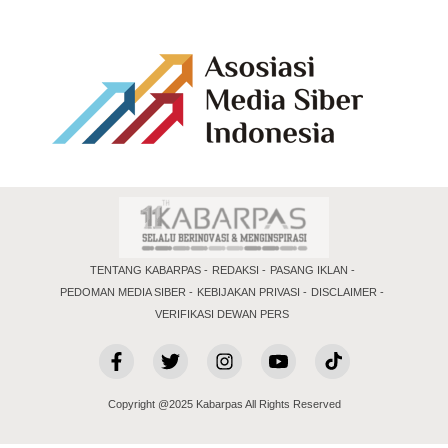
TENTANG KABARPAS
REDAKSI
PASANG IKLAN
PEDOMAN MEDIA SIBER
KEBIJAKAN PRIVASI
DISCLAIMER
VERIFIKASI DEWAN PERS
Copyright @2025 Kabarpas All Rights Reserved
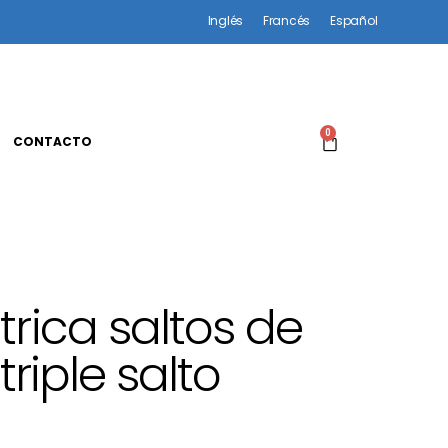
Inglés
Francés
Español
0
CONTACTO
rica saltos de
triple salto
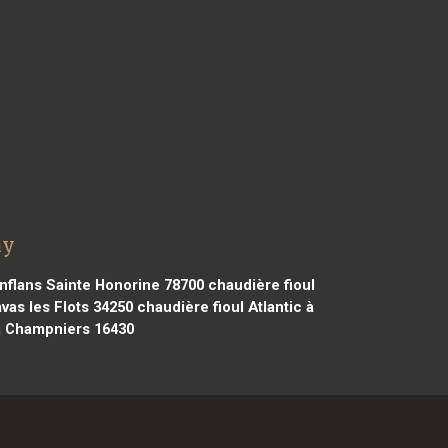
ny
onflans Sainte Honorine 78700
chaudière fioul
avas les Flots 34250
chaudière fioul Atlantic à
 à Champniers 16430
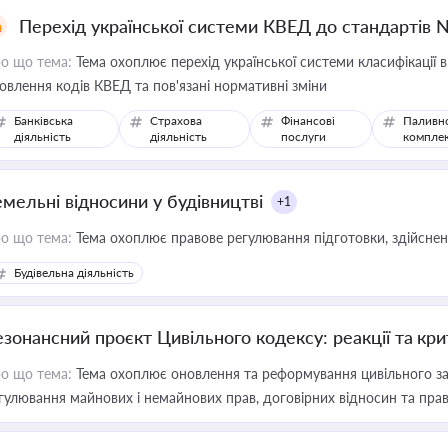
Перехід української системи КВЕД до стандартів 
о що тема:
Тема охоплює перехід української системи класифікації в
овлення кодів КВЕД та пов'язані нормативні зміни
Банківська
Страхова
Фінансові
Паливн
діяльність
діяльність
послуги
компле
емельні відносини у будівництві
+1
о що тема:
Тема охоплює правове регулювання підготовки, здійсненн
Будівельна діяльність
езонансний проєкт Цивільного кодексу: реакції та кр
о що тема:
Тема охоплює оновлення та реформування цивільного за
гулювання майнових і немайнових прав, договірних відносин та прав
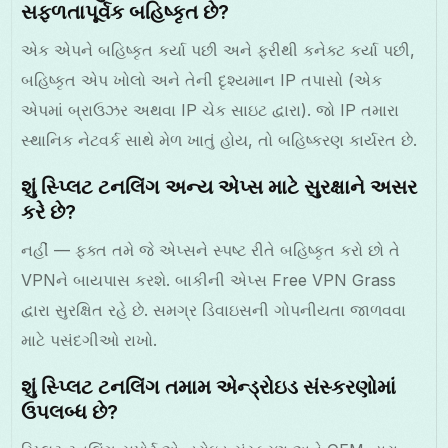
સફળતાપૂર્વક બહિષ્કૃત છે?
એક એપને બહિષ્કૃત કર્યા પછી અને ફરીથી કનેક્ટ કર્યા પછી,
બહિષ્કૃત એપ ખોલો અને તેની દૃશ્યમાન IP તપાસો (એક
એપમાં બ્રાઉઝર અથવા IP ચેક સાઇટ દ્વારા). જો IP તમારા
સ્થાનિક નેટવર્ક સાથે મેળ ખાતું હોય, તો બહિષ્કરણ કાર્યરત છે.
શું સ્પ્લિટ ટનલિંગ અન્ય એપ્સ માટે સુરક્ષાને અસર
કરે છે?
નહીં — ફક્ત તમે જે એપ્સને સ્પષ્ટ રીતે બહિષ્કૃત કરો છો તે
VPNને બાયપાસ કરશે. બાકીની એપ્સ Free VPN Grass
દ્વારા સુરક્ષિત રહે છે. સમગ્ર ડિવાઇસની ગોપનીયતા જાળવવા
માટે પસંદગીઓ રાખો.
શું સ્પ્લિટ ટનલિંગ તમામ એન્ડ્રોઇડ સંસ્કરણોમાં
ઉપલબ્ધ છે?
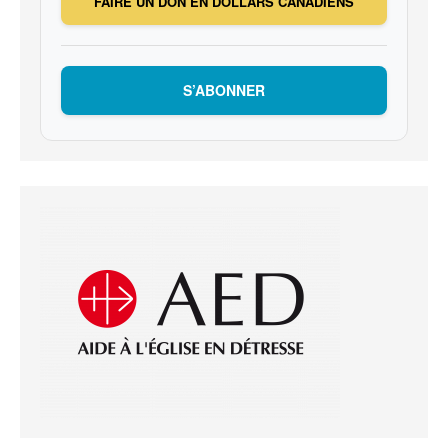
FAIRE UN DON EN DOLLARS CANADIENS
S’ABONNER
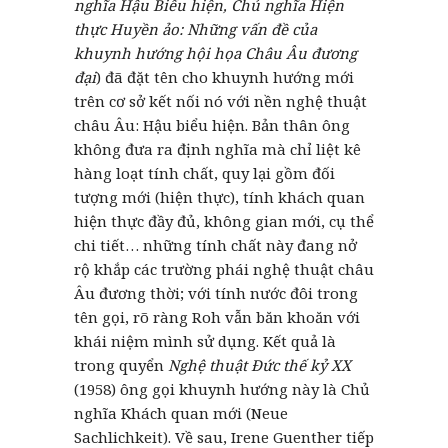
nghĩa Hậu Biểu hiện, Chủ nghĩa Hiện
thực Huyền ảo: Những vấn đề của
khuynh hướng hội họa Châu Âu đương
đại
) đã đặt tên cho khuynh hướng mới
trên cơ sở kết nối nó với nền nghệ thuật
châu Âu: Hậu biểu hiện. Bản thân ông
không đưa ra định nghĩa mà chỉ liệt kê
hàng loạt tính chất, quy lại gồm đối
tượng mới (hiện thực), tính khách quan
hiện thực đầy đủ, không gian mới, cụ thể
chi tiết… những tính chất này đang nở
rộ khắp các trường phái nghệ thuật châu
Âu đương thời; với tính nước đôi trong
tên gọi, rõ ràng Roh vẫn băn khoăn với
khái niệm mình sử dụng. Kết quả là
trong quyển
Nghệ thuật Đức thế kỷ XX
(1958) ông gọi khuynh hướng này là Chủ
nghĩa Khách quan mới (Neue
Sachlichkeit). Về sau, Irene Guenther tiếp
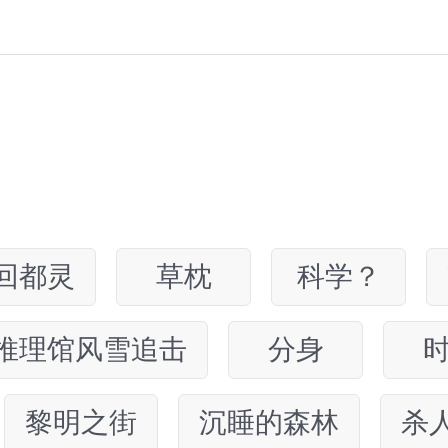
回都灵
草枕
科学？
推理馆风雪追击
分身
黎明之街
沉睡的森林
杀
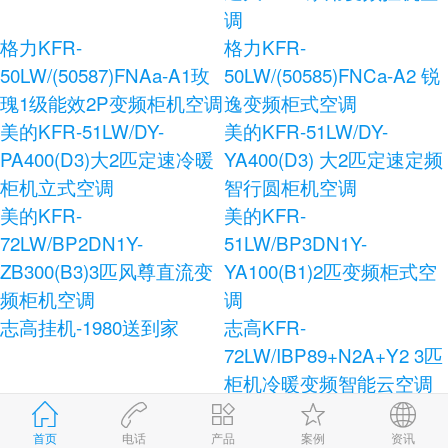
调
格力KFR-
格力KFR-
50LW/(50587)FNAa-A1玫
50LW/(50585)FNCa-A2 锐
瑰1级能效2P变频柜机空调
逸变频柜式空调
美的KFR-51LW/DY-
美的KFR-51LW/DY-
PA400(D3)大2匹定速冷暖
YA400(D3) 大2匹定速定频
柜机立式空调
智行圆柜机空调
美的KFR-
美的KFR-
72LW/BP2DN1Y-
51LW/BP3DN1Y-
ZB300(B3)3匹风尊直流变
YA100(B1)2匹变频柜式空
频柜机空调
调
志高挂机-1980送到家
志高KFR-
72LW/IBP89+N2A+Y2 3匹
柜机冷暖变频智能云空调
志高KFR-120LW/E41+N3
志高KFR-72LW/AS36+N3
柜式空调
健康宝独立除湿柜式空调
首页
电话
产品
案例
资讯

About this task. From the first line to the last, repeat the records exactly and skip the pictures.

Exercise result.
TENTANG KABARPAS
REDAKSI
PASANG IKLAN
PEDOMAN MEDIA SIBER
KEBIJAKAN PRIVASI
DISCLAIMER
VERIFIKASI DEWAN PERS
Copyright @2025 Kabarpas All Rights Reserved
Inglés
Francés
Español
0
CONTACTO
rica saltos de
triple salto
ny
onflans Sainte Honorine 78700
chaudière fioul
avas les Flots 34250
chaudière fioul Atlantic à
 à Champniers 16430
Перехід української системи КВЕД до стандартів 
о що тема:
Тема охоплює перехід української системи класифікації в
овлення кодів КВЕД та пов'язані нормативні зміни
Банківська
Страхова
Фінансові
Паливн
діяльність
діяльність
послуги
компле
емельні відносини у будівництві
+1
о що тема:
Тема охоплює правове регулювання підготовки, здійсненн
Будівельна діяльність
езонансний проєкт Цивільного кодексу: реакції та кр
о що тема:
Тема охоплює оновлення та реформування цивільного за
гулювання майнових і немайнових прав, договірних відносин та прав
સફળતાપૂર્વક બહિષ્કૃત છે?
એક એપને બહિષ્કૃત કર્યા પછી અને ફરીથી કનેક્ટ કર્યા પછી,
બહિષ્કૃત એપ ખોલો અને તેની દૃશ્યમાન IP તપાસો (એક
એપમાં બ્રાઉઝર અથવા IP ચેક સાઇટ દ્વારા). જો IP તમારા
સ્થાનિક નેટવર્ક સાથે મેળ ખાતું હોય, તો બહિષ્કરણ કાર્યરત છે.
શું સ્પ્લિટ ટનલિંગ અન્ય એપ્સ માટે સુરક્ષાને અસર
કરે છે?
નહીં — ફક્ત તમે જે એપ્સને સ્પષ્ટ રીતે બહિષ્કૃત કરો છો તે
VPNને બાયપાસ કરશે. બાકીની એપ્સ Free VPN Grass
દ્વારા સુરક્ષિત રહે છે. સમગ્ર ડિવાઇસની ગોપનીયતા જાળવવા
માટે પસંદગીઓ રાખો.
શું સ્પ્લિટ ટનલિંગ તમામ એન્ડ્રોઇડ સંસ્કરણોમાં
ઉપલબ્ધ છે?
FAIRE UN DON EN DOLLARS CANADIENS
S’ABONNER
nghĩa Hậu Biểu hiện, Chủ nghĩa Hiện
thực Huyền ảo: Những vấn đề của
khuynh hướng hội họa Châu Âu đương
đại
) đã đặt tên cho khuynh hướng mới
trên cơ sở kết nối nó với nền nghệ thuật
châu Âu: Hậu biểu hiện. Bản thân ông
không đưa ra định nghĩa mà chỉ liệt kê
hàng loạt tính chất, quy lại gồm đối
tượng mới (hiện thực), tính khách quan
hiện thực đầy đủ, không gian mới, cụ thể
chi tiết… những tính chất này đang nở
rộ khắp các trường phái nghệ thuật châu
Âu đương thời; với tính nước đôi trong
tên gọi, rõ ràng Roh vẫn băn khoăn với
khái niệm mình sử dụng. Kết quả là
trong quyển
Nghệ thuật Đức thế kỷ XX
(1958) ông gọi khuynh hướng này là Chủ
nghĩa Khách quan mới (Neue
Sachlichkeit). Về sau, Irene Guenther tiếp
回都灵
草枕
科学？
推理馆风雪追击
分身
黎明之街
沉睡的森林
杀
调
格力KFR-
格力KFR-
50LW/(50587)FNAa-A1玫
50LW/(50585)FNCa-A2 锐
瑰1级能效2P变频柜机空调
逸变频柜式空调
美的KFR-51LW/DY-
美的KFR-51LW/DY-
PA400(D3)大2匹定速冷暖
YA400(D3) 大2匹定速定频
柜机立式空调
智行圆柜机空调
美的KFR-
美的KFR-
72LW/BP2DN1Y-
51LW/BP3DN1Y-
ZB300(B3)3匹风尊直流变
YA100(B1)2匹变频柜式空
频柜机空调
调
志高挂机-1980送到家
志高KFR-
72LW/IBP89+N2A+Y2 3匹
柜机冷暖变频智能云空调
志高KFR-120LW/E41+N3
志高KFR-72LW/AS36+N3
柜式空调
健康宝独立除湿柜式空调
首页
电话
产品
案例
资讯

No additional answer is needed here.